“And then she woke up and it was all a dream.”
Pardon the over-used line, but the most cliche and frowned upon ending to any story ever written more or less epitomizes everything I am feeling right now.
India was a month of bad sleep in hot weather and eating the same five things for every meal. I spent my days holding and caring for special needs children in an orphanage, and my nights picking head lice out of my team mates hair while fantasizing about Christmas in America. The land of cold weather, Christmas carols, scented candles, pumpkin pie, and coziness were just out of sight of the hot, smelly, bug-filled place we were in. But just for the record…I loved it.
Less than a week after leaving my ministry site in India, everything changed.
Final debrief was a whirlwind of rickshaw rides, impromptu dance parties, nostalgic conversations with best friends, delicious Indian food, and a complete inability to comprehend that it was really the end. But after one last night of hilarious superlatives, an E squad slide show, an incredible meal, and releasing floating lanterns off into the Indian night sky, it was really all over.

When our flight touched down at JFK after 18 total hours of flying, E squad erupted in cheers, clapping, and singing of any song mentioning America…much to the alarm of the other Emirates passengers, who probably thought we had never been on an airplane in our lives and were cheering for a successful landing. I literally had to fight tears when the US immigrations officer handed me my worn passport with a smile and a “Welcome home!”

And then my world and life immediately did a 180 from everything I had known for 11 months.
I spent 5 days in New York city with my mother and sister, and already began to feel like I wasn’t sure if the World Race had really happened at all.
The glitz, glamour, and extravagance of New York at Christimas time…Times Square, the Rockettes, window displays on 5th avenue, the Rockefeller tree, the Met, the MoMA, and hurrying Americans…were more or less the exact opposite of everything I had experienced on the Race.

We had been warned of the possibility of having a mental breakdown on the cereal aisle of the grocery store, or having a panic attack in the middle of a place like Times Square, but I felt too much like I was watching someone else live my life to have any strong emotional reaction at all. The funny thing is, with the exception of pointing out the American flag with renewed pride every single time I saw it, I felt like my mom, sister, and I were just taking a little Christmas trip to NYC and otherwise my life was no different than it had been before the Race.

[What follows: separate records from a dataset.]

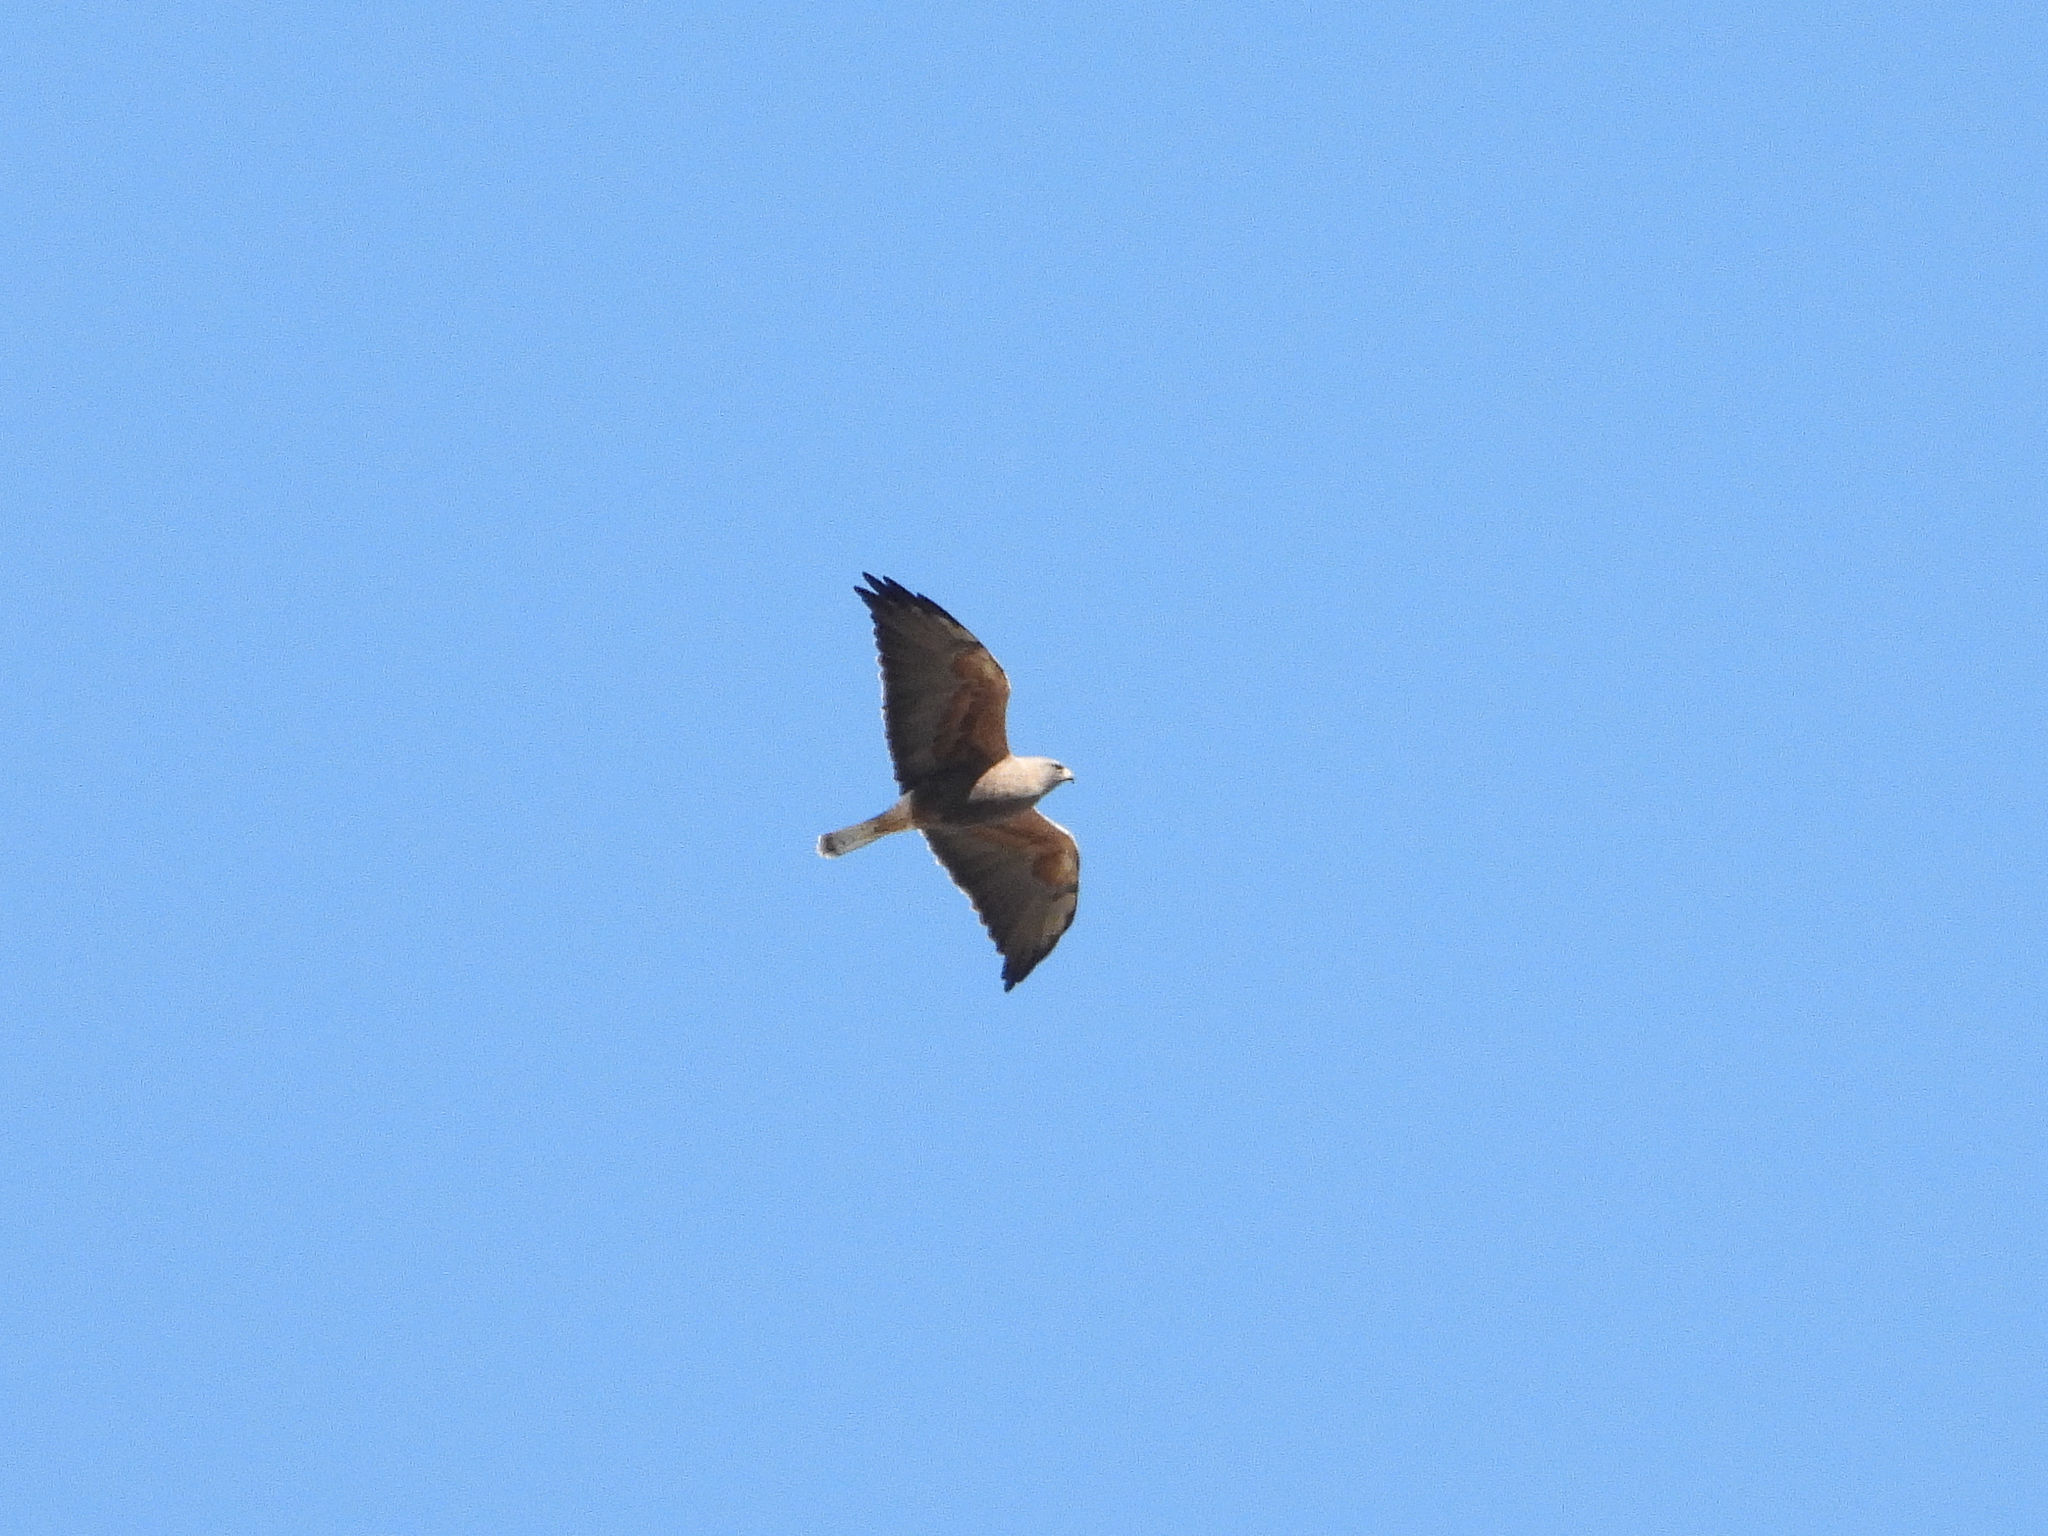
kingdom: Animalia
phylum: Chordata
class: Aves
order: Accipitriformes
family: Accipitridae
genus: Buteo
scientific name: Buteo swainsoni
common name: Swainson's hawk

It doesn’t help that I have heard from a few people now that I am “no different” than before the Race. Fortunately, they mean it as a compliment, even though we all wanted to be thought of as different after the Race.
I am pretty sure that my friends and family expected me to arrive home as a smelly, worm-infested, socially inept, street-preaching, floor-length-denim-skirt-wearing, out of touch, Holy-Spirit-screaming mess of a human being that they had to keep on a leash or else risk the involvement of the public health department, or possibly local law enforcement (luckily for me, I have employees of each within the family to keep me under control). Hopefully this “no different” thing they keep saying is to indicate that I don’t fit any…or at least most…of that criteria.

But honestly, I can not even put into words how much the World Race already feels like it could be a distant dream from a few years ago. The kind of dream that people express mild interest in the next morning at breakfast, but it is kind of understood that you will move on with your life and shut up about it after that. Even if it was such a powerful dream that you swear you could taste the flavors, see the colors, know the people, and have a new perspective on life after it…it was still just a dream, and no amount of explaining it can allow other people to experience it.
Part of me wants to tell anyone who will listen anything and everything about my year, and the other part wants to tuck the whole year away in a secret little box that nobody is allowed into.
Where do you even begin when someone says to you “How was your trip?!” when they are looking for the 5 minute version? What do you even go into about the whole thing…the team drama, what it meant to be a team leader, the culture shock, the adventures, the poverty, the physical and social discomforts, the refinement, the ministry, your squad mates, the living conditions, the food…??? I know I could never do the WR justice for what is was to me, so part of me doesn’t even want to try.
I also realize that while this may have been an insane year of my life, everyone else had their own crazy life changes happening and we all have life lessons to offer each other. Nobody will ever care about my year 2012 as much as I did, and that’s ok because they had their own 2012 to be living.
And really, all that matters is that God gets the glory and I walk away ready and willing to serve in whatever the next season may hold. And after a year of changing scenery every 4 weeks, I pray that I can handle it.

Oh, and just for fun…a random collection of things I really did miss!
Drinking water out of the faucet, toilets that always flush and bathrooms that always have toilet paper, everyone speaking English, customer service, littering being illegal, drip coffee being normal, internet access everywhere, baked goods, driving my car around all alone, having my own room, hot showers (and baths!), not having various uninvited creatures in the house at all times, my dogs, my family, bathing every day, traffic laws, Target, Chic fil A, Chipotle, clean clothes and multiple outfit options, peace and quiet, alone time, fireplaces, smelling nice, good wine, scented candles…I could go on for a while here, but you get my drift.